Stored entries:
########################################

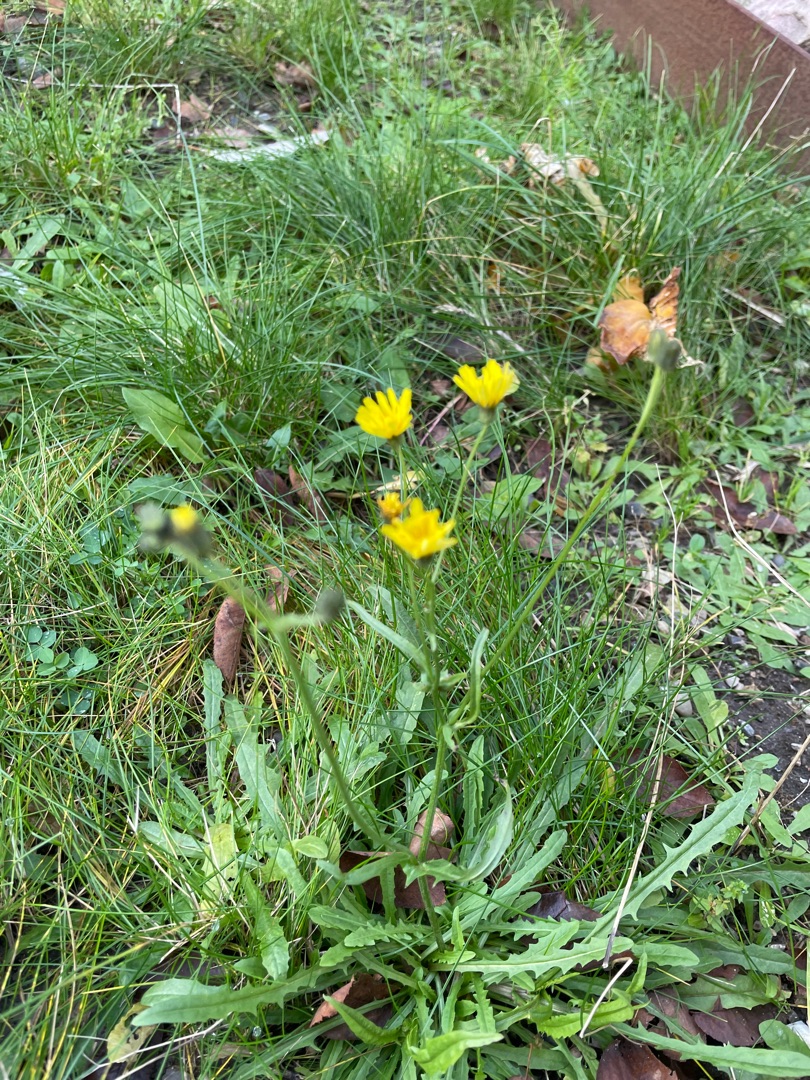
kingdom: Plantae
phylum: Tracheophyta
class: Magnoliopsida
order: Asterales
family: Asteraceae
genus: Crepis
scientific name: Crepis capillaris
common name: Grøn høgeskæg
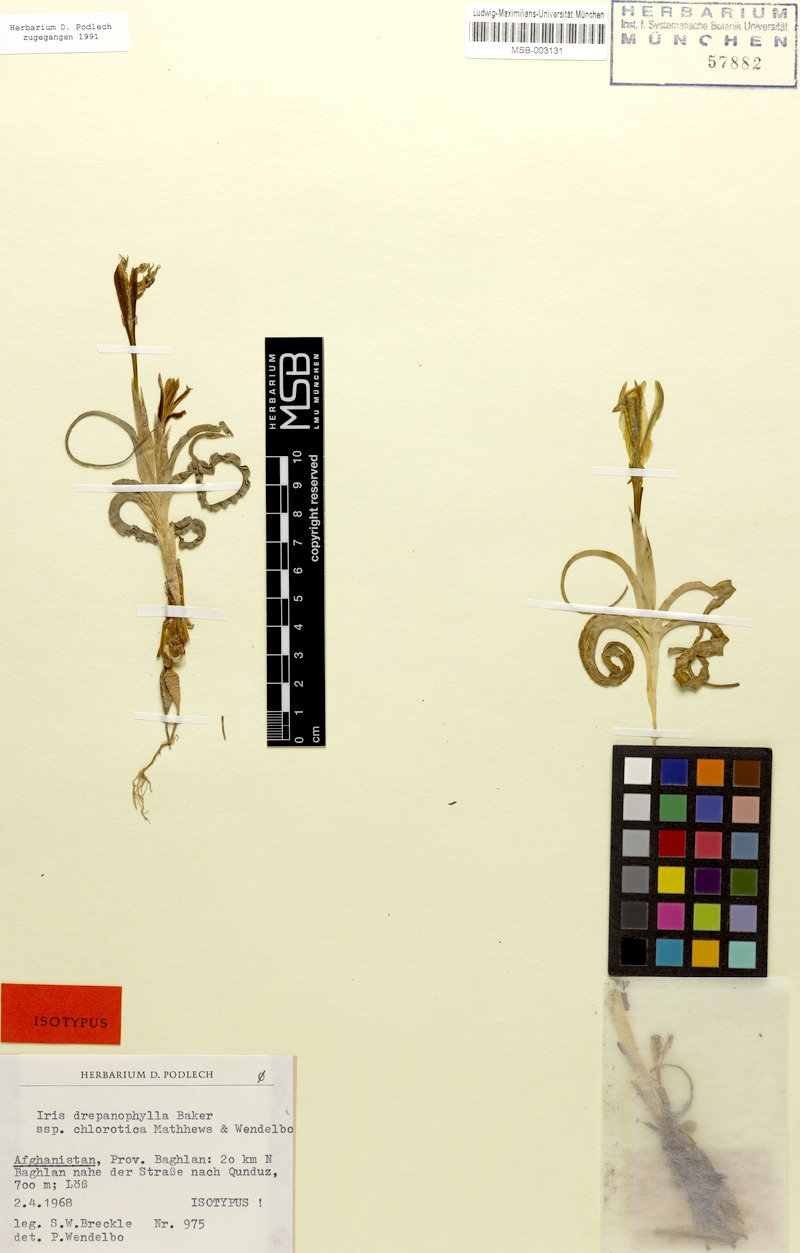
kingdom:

########################################

Exercise aim> Rewrite the part of the data that opens with the line containing "phylum: Tracheophyta" and closes at the end of the data, changing "common name" to "vernacular name" and leaving everything else as it is. Omit the pictures from your answer.

Result of this exercise>
phylum: Tracheophyta
class: Magnoliopsida
order: Asterales
family: Asteraceae
genus: Crepis
scientific name: Crepis capillaris
vernacular name: Grøn høgeskæg
kingdom:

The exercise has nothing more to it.